In the interview, Chrétien defended the project, repeating his belief that Canada has a responsibility to store used nuclear material. Chrétien maintains that he is simply acting out his duty as a lawyer and agreed to sign the 2019 letter when asked by colleagues at his firm.
“We made money selling uranium so we should help to solve the problem that the countries who bought our uranium are facing with that,” he said, adding that he believes atomic energy is one of the solutions to combating climate change.
Chrétien maintains that he has no influence on Trudeau’s decisions, despite an email to the group of stakeholders from a Dentons lawyer, Terry Didus, calling him a “trusted adviser.”

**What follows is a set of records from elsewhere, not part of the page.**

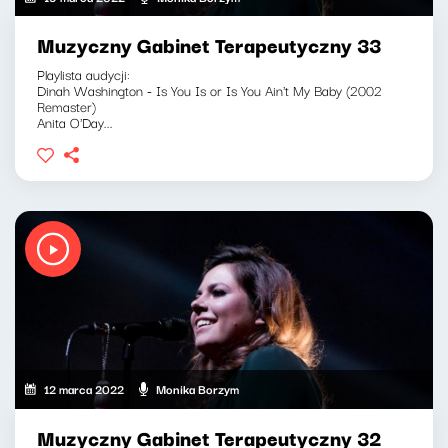
Muzyczny Gabinet Terapeutyczny 33
Playlista audycji:
Dinah Washington - Is You Is or Is You Ain't My Baby (2002
Remaster)
Anita O'Day...
12 marca 2022
Monika Borzym
Muzyczny Gabinet Terapeutyczny 32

“Good news: Liberals back!” said the email, sent soon after Trudeau’s 2019 re-election.
“Better news: Jean [Chrétien] has now been ‘appointed’ by Justin Trudeau as his ‘trusted advisor.’ … In essence, Jean will be privy to all major policy decisions going forward.”
In the Radio-Canada interview, Chrétien appeared frustrated by Didus’s email and insisted he did not lobby for the project.
“I’m not his trusted advisor,” he said, adding he’d only met Trudeau a few times. “I don’t want to be a lobbyist. I told you that.”
When Denis asked whether his influence could open doors for the project, Chrétien said, “No. I can open the door for you. It can get you out.”